In contrast, CPUs optimize for latency. They spend a lot of die area and a lot of power optimizing single thread performance and doing speculative computation: predicting branches and so on. All of that costs area and power, and doesn’t give you more FLOPS.
To get to exascale, it’s all about FLOPS per watt. It’s all about how efficiently you can perform computations, and GPUs are optimized for FLOPS per watt. They are the ideal throughput computer. Over time, they are going to evolve from their current position of being graphics devices that people are using to do computing to being really awesome throughput computing devices that can do both computing and graphics very well.
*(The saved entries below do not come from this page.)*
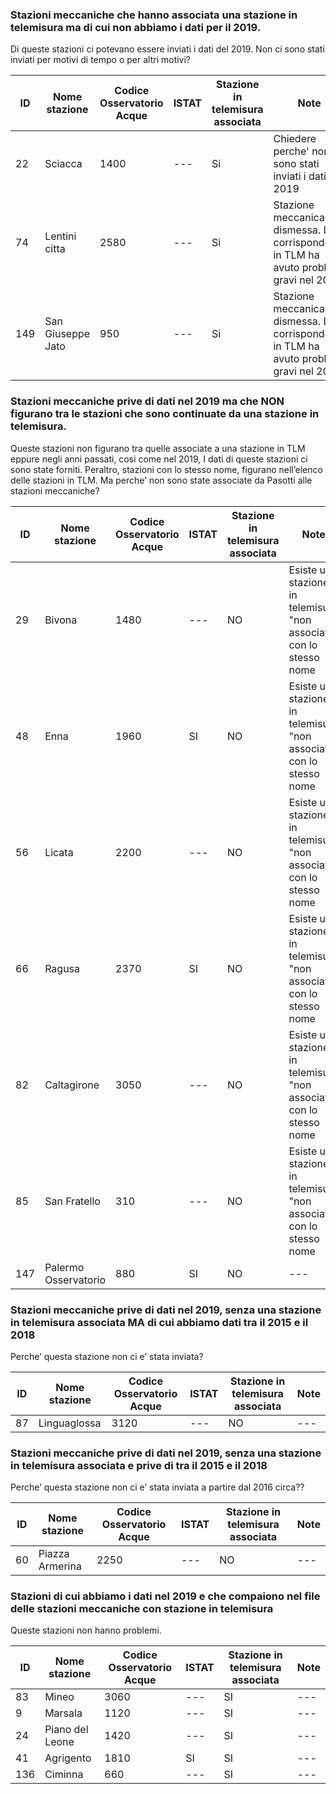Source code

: ### Stazioni meccaniche che hanno associata una stazione in telemisura ma di cui non abbiamo i dati per il 2019. 

Di queste stazioni ci potevano essere inviati i dati del 2019. Non ci sono stati inviati per motivi di tempo o per altri motivi?

| ID | Nome stazione | Codice Osservatorio Acque | ISTAT | Stazione in telemisura associata | Note |
| --- | --- | --- | --- | --- | --- |
| 22 | Sciacca | 1400 | --- |Si | Chiedere perche' non sono stati inviati i dati nel 2019 |
| 74 | Lentini citta | 2580 | --- |Si | Stazione meccanica dismessa. La corrispondente in TLM ha avuto problemi gravi nel 2019 |
| 149 | San Giuseppe Jato | 950 | --- | Si | Stazione meccanica dismessa. La corrispondente in TLM ha avuto problemi gravi nel 2019 |

### Stazioni meccaniche prive di dati nel 2019 ma che NON figurano tra le stazioni che sono continuate da una stazione in telemisura.

Queste stazioni non figurano tra quelle associate a una stazione in TLM eppure negli anni passati, cosi come nel 2019, I dati di queste stazioni ci sono state forniti. Peraltro, stazioni con lo stesso nome, figurano nell’elenco delle stazioni in TLM. Ma perche’ non sono state associate da Pasotti alle stazioni meccaniche?

| ID | Nome stazione | Codice Osservatorio Acque | ISTAT | Stazione in telemisura associata | Note |
| --- | --- | --- | --- | --- | --- |
| 29 | Bivona | 1480 | --- | NO | Esiste una stazione in telemisura "non associata" con lo stesso nome |
| 48 | Enna | 1960 | SI | NO | Esiste una stazione in telemisura "non associata" con lo stesso nome |
| 56 | Licata | 2200 | ---  | NO | Esiste una stazione in telemisura "non associata" con lo stesso nome |
| 66 | Ragusa | 2370 | SI | NO | Esiste una stazione in telemisura "non associata" con lo stesso nome |
| 82 | Caltagirone | 3050 | --- | NO | Esiste una stazione in telemisura "non associata" con lo stesso nome |
| 85 | San Fratello | 310 | --- | NO | Esiste una stazione in telemisura "non associata" con lo stesso nome |
| 147 | Palermo Osservatorio | 880 | SI | NO | --- |

### Stazioni meccaniche prive di dati nel 2019, senza una stazione in telemisura associata MA di cui abbiamo dati tra il 2015 e il 2018

Perche’ questa stazione non ci e’ stata inviata?

| ID | Nome stazione | Codice Osservatorio Acque | ISTAT | Stazione in telemisura associata | Note |
| --- | --- | --- | --- | --- | --- |
| 87 | Linguaglossa | 3120 | --- | NO | --- | 

### Stazioni meccaniche prive di dati nel 2019, senza una stazione in telemisura associata e prive di tra il 2015 e il 2018

Perche’ questa stazione non ci e’ stata inviata a partire dal 2016 circa??

| ID | Nome stazione | Codice Osservatorio Acque | ISTAT | Stazione in telemisura associata | Note |
| --- | --- | --- | --- | --- | --- |
| 60 | Piazza Armerina | 2250 | --- | NO | --- |


### Stazioni di cui abbiamo i dati nel 2019 e che compaiono nel file delle stazioni meccaniche con stazione in telemisura

Queste stazioni non hanno problemi.

| ID | Nome stazione | Codice Osservatorio Acque | ISTAT | Stazione in telemisura associata | Note |
| --- | --- | --- | --- | --- | --- |
| 83 | Mineo | 3060 | --- | SI | --- |
| 9 | Marsala | 1120 | --- | SI | --- |
| 24 | Piano del Leone | 1420 | --- | SI | --- |
| 41 | Agrigento | 1810 | SI | SI | --- |
| 136 | Ciminna | 660 | --- | SI | --- |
HPCwire: Is NVIDIA committed to the GPU-as-coprocessor model for the foreseeable future, or are you guys starting to think about integrating a sequential processor in the GPU at some point?
Dally: At some point that may make sense. If you look at today though, nobody’s asking us to make slower GPUs. Integration is an economic decision. The question is if it’s cheaper to put two functions on one chip or is it cheaper and more flexible to have two separate chips. And the answer today is that it’s more flexible to have two separate chips. With the ability to have a single address space that we provide, it doesn’t really matter which chip the CPU or the GPU are on. You want to have the bulk of the memory on the GPU side, so that you can be doing your calculations there. The time to launch threads is not limited by the PCIe connection. It may be limited a little by the driver software on the CPU, but integrating that on-board wouldn’t reduce that overhead in any substantial way.
So the only argument would be: “At what point in time would you be willing to carve out some die area, and make your GPU slower, and limit the flexibility of what GPUs you could match with CPUs to get the economic benefits of integration?” We don’t see that happening yet — at least at the high end.
At the low end, we do in fact do exactly that. Our Tegra product incorporates a GPU, a number of fixed function accelerators, and two ARM cores to make a really compelling system on a chip for mobile applications. At that low end of the spectrum, people don’t need the fastest possible GPU. But they do need an integrated solution that reduces the cost, the power, and the form factor. For mobile applications, all three of those features are critical, but for the high end parts, that’s not in the cards for the near future.